Gaf1 protein specifically binds to the GATA binding motif of ste11+ promoter in vitro.
(A) Schematic diagram of the promoter region of ste11+. The open- and closed-ovals represent binding sites for Rst2 (UASst) and Ste11 (TR1 and TR2), respectively. The major transcription start site (position number +1) is designated by a hinged arrow. The regions contained in the upstream probe PA (−834∼−225) and the downstream probe PB (−231∼+10) are shown as bars. The dark square represents the GATA motif spanning from −385 to −352 for which wild-type (PW) and mutant (PM) double-stranded oligonucleotide probes were designed. Restriction sites: Sp, SphI; N, NdeI; RV, EcoRV. (B) Search for Gaf1-binding region in ste11+ promoter by EMSA. GST-Gaf1 protein (1 µg) was incubated with labeled PA probe containing the 0.6-kb upstream region of ste11+ promoter in the absence (lanes 2 and 5) or presence of excess cold competitor, PA (lane 3, 50-fold; lane 4, 100-fold) or PB (lane 6, 50-fold; lane 7, 100-fold). (C) Analysis of Gaf1 binding to the GATA motif of ste11+ promoter by EMSA. GST-Gaf1 protein (lane 3, 0.1 µg; lanes 4–6, 1 µg) was incubated with labeled PA probe in the absence (lanes 3 and 4) or presence of 100-fold excess of cold competitor PM (lanes 5) or PW (lanes 6). (D) Mutational dissection of the Gaf1-binding GATA motif of ste11+ promoter by EMSA. Varying amounts of GST-Gaf1 protein (lane 3, 0.1 µg; lane 4, 0.2 µg; lane 5, 0.5 µg; lanes 6, 7, 11, and 12, 1 µg) were incubated with labeled PW oligonucleotide probe in the absence (lanes 3 and 4) or presence of 100-fold excess of cold competitor PM (lanes 5) or PW (lanes 6). Mock reaction mixtures without GST-Gaf1 or with GST protein were used as negative controls in (B)–(D). The closed and open arrow heads in (B)–(D) represent shifted bands and free probes, respectively.
Figure 7.
Schematic diagram showing the proposed function of Gaf1 in the nitrogen-signaling pathways in S. pombe.

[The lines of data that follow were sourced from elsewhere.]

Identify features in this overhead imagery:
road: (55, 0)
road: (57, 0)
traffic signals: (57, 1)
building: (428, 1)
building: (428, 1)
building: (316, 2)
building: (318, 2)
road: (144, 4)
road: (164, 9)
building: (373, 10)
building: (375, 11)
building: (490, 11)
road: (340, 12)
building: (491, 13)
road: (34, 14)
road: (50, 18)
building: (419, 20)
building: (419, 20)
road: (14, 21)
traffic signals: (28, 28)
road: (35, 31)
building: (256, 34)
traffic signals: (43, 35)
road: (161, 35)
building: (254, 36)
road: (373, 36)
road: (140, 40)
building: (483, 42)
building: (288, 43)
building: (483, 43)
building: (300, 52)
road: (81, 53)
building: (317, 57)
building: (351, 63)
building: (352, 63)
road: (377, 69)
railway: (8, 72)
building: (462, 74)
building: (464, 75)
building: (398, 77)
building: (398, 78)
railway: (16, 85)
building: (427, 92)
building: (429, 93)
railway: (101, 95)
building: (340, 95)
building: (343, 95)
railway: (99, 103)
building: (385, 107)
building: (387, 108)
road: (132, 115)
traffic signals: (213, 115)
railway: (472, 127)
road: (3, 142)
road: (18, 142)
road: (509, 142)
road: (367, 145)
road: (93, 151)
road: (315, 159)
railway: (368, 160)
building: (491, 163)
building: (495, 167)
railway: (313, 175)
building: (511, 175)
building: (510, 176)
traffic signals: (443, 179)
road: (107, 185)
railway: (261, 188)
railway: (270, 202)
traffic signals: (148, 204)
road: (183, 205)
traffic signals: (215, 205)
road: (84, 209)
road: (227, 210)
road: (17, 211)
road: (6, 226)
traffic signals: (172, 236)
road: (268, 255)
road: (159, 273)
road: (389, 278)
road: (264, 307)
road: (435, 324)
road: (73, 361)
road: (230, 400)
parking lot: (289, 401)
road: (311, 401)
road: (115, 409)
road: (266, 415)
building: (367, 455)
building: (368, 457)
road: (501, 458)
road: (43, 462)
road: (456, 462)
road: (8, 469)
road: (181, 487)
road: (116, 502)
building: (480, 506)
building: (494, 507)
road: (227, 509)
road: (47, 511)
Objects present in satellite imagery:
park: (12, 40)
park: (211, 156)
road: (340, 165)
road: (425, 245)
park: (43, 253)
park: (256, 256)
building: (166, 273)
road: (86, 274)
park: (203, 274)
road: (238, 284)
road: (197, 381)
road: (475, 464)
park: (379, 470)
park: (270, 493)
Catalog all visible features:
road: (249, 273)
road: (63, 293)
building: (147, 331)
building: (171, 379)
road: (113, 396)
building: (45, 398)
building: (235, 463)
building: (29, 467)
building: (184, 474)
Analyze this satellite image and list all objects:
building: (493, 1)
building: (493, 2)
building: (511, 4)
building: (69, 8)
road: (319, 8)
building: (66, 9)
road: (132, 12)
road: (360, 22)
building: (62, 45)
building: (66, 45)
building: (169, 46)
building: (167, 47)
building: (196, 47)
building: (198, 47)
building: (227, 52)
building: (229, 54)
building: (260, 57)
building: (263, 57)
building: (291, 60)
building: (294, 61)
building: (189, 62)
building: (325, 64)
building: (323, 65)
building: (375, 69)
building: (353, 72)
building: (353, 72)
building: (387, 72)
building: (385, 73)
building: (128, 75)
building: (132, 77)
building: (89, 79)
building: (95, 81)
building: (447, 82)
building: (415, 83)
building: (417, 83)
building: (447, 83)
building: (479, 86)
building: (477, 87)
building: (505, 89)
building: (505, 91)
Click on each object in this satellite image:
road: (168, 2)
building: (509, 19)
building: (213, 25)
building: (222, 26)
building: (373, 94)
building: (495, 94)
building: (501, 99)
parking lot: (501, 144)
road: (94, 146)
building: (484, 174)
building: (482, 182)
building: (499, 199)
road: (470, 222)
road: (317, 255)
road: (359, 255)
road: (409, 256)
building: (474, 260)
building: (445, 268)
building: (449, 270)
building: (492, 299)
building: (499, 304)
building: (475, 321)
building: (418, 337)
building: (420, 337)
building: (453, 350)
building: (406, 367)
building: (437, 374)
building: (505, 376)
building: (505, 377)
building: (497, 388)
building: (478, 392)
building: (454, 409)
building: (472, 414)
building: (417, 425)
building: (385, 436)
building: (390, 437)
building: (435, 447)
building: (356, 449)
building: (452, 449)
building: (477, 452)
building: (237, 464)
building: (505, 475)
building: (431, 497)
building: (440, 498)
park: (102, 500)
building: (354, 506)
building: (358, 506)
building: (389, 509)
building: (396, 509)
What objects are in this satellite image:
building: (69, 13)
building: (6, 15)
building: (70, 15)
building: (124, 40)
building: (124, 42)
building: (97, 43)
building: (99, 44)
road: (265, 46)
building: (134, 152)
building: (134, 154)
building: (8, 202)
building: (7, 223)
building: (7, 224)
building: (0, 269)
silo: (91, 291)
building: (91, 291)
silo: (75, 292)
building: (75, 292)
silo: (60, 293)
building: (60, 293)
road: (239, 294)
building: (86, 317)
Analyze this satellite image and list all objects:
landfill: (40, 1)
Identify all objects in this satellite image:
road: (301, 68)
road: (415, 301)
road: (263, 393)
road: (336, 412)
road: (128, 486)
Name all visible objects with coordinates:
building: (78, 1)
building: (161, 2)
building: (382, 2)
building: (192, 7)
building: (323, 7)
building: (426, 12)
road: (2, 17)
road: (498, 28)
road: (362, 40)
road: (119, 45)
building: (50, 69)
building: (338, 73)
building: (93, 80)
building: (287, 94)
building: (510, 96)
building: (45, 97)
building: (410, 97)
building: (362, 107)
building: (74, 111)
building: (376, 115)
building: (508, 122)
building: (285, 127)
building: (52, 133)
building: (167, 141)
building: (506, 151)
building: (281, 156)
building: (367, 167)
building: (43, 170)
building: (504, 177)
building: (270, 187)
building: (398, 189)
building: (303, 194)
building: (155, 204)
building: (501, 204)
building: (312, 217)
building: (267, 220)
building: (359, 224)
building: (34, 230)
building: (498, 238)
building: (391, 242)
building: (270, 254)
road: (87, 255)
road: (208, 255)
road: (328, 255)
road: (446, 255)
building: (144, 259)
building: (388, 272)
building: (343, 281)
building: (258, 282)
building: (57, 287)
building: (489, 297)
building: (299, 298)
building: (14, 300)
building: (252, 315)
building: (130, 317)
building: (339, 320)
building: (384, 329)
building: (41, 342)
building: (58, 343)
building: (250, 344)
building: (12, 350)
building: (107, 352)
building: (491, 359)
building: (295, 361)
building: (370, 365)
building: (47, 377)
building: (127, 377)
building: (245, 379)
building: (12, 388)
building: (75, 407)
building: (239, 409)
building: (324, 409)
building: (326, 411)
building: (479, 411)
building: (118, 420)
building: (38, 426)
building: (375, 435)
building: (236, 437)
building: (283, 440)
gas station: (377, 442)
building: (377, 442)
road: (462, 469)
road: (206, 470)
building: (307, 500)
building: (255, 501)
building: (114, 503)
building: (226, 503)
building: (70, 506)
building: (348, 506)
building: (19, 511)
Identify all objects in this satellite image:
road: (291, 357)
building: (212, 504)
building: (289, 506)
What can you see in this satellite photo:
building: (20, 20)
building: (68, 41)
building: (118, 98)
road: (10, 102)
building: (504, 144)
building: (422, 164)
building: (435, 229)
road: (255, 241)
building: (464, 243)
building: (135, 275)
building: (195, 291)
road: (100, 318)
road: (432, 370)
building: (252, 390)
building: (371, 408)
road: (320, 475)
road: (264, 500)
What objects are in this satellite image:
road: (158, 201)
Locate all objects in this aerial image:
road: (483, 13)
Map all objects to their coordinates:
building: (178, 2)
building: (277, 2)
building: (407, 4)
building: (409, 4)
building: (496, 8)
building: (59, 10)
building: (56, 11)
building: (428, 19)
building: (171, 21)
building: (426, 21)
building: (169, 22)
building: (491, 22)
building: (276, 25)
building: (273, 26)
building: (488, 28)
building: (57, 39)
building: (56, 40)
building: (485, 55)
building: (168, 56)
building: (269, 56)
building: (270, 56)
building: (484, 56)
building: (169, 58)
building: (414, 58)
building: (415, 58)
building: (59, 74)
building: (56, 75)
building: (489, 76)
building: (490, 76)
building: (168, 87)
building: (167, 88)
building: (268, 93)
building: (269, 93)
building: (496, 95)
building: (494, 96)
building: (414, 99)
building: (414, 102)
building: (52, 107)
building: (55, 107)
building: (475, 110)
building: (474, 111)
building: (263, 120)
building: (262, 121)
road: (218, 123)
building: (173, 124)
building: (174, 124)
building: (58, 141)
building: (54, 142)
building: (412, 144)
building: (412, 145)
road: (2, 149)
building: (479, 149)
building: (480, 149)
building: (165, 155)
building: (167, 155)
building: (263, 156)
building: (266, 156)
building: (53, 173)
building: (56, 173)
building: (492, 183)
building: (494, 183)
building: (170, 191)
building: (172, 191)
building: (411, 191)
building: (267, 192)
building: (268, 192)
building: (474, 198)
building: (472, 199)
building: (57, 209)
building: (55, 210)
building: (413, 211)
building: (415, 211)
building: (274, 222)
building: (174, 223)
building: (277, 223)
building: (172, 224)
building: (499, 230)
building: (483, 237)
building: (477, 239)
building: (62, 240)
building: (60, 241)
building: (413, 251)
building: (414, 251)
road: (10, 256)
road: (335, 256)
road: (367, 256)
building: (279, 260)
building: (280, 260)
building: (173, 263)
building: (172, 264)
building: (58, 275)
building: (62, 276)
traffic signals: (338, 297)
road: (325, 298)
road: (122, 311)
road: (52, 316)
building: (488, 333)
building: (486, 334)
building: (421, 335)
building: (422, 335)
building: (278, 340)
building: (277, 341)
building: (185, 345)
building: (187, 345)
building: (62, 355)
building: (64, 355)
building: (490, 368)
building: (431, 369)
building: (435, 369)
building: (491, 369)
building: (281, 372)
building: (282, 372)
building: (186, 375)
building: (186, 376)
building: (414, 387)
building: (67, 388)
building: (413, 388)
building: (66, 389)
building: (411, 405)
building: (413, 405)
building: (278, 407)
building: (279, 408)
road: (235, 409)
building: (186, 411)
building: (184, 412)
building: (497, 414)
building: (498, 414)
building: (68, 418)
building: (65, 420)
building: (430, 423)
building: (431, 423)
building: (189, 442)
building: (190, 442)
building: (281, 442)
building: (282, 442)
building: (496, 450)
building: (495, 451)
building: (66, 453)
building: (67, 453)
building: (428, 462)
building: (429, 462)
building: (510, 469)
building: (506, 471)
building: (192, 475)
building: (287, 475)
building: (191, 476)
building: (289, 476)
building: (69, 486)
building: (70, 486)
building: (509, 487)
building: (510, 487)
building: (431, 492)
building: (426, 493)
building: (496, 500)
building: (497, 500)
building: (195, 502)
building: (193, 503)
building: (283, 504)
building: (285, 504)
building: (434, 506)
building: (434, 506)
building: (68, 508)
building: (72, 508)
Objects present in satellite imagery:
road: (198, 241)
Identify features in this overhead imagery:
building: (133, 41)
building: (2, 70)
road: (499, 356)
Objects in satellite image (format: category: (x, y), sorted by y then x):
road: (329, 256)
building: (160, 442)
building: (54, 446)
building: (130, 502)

Nitrogen starvation causes induction of gaf1+ expression, and Gaf1, in turn, represses the expression of ste11+ via direct interaction with its promoter. It has been previously known that nitrogen starvation leads to the activation of Rst2 via the cAMP-dependent PKA pathway [14], [15] as well as Atf1-Pcr1 via the Sty1 MAPK pathway [3], [5], [6], [14]–[16], [47]–[49], consequently resulting in induction of ste11+ expression. In addition, phosphodiesterase is most likely stimulated by PKA activity to create a feedback mechanism [50]. The pathway addressed in this study is shown in thick lines, and other paths previously determined are shown in thin lines. Activation and inhibition are indicated by arrows and crossing bars, respectively. Dotted lines indicate pathways remained to be fully determined.